Old Moose pics :tongue:


----------



## roxy25 (Dec 18, 2008)

He is very cute 

How old is he now ?


----------



## spoospirit (Mar 10, 2009)

so cute! Did he just have a bath or are you training him for bird hunting? :tongue:


----------



## T o d d (Sep 25, 2007)

roxy25 said:


> He is very cute
> 
> How old is he now ?


Almost 2 years.



spoospirit said:


> so cute! Did he just have a bath or are you training him for bird hunting? :tongue:


he was in the pool.
he can't swim.
he needs a life vest.

hahahaha


----------



## maddiek (Nov 3, 2008)

I love his color


----------



## T o d d (Sep 25, 2007)

maddiek said:


> I love his color


THANKS :whoo:


----------



## jester's mom (Nov 25, 2008)

Did he stay brown?? Do you have any recent pics of him? I am curious as my girl, Angel, looks a lot like him, she is 5 1/2 months old. She has a really reddish tone to her brown coat and I was wondering if she would clear out a lot or stay brown for a long time. I realize that what yours did/does is not an indication to mine, but seeing as they look so closely in color, I was just curious. 

BTW... he is a gorgeous boy as a youngin', I imagine he is a very handsome adult!


This is her....







[/IMG]


----------



## PonkiPoodles (Feb 25, 2009)

Love the pic where he's all stretched out!


----------



## Tyler (Mar 9, 2009)

*Moose!*

Just wondering if he's one of Florence Graham's ... A good friend of mine just got little Maya from her. Looks like a family resemblance!


----------



## T o d d (Sep 25, 2007)

Still brown, white in some spots his dad was white.

New one that I like


----------



## spoospirit (Mar 10, 2009)

OMG!! that is soooo funny! I hope he learns at some point. I won't know if my poodles can swim for another month or two but I am sure hoping that they can because I really want to take them swimming with me when we ride our horses to the lake.


----------



## Luna09 (Mar 17, 2009)

Great pics. He looks so cool! I love his face, very good looking! Congrats.

Abe


----------



## Blue Fox (Oct 22, 2008)

T was hopeless when we first took him swimming.
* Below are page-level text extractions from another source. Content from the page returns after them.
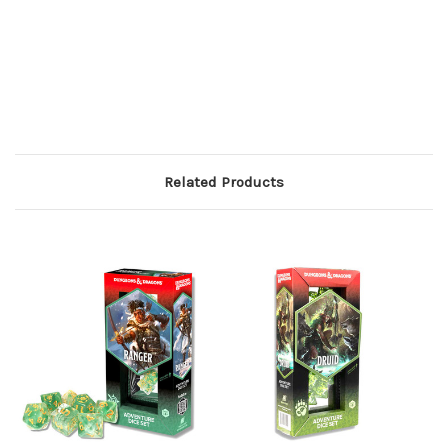
Related Products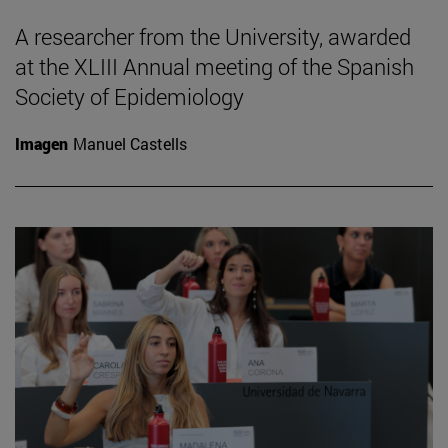
A researcher from the University, awarded
at the XLIII Annual meeting of the Spanish
Society of Epidemiology
Imagen
Manuel Castells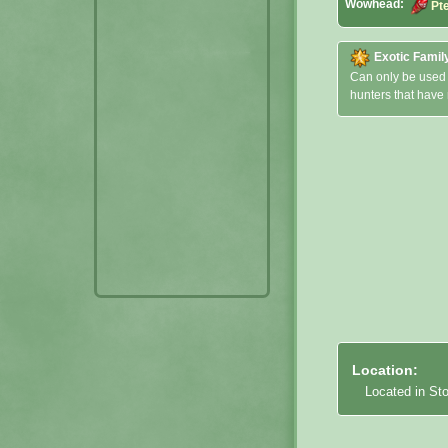
Wowhead:
Pt
Exotic Famil
Can only be used
hunters that have
Location:
Located in St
Front paws wouldn't stay in the water so he just ended up splashing around and going no where - very funny to watch :rofl: BUT yesterday at 9 months old he has finally got it, loves the water and swims like a duck, will happily retrieve anything you throw out to sea :biggrin:


----------



## ItzaClip (Dec 1, 2010)

T o d d said:


> This is Moose our 15 week/old brown standard poodle  Some pics were taken before moose was 15 weeks.. more to come !


Yes I'm very happy with my HTC ONE phone, the quality of pics is crazy and it can capture night







And panoramic







And pretty good action and black dogs if you quickly change settings.

Sent from Petguide.com Free App


----------



## Carley's Mom (Oct 30, 2011)

He is cute! I hate that the browns fade so much, love that dark brown color.


----------



## ItzaClip (Dec 1, 2010)

*wow that was wierd!*

i replied to my own thread and it ended up here on a 3 year old thread ive never seen! must be october.....


----------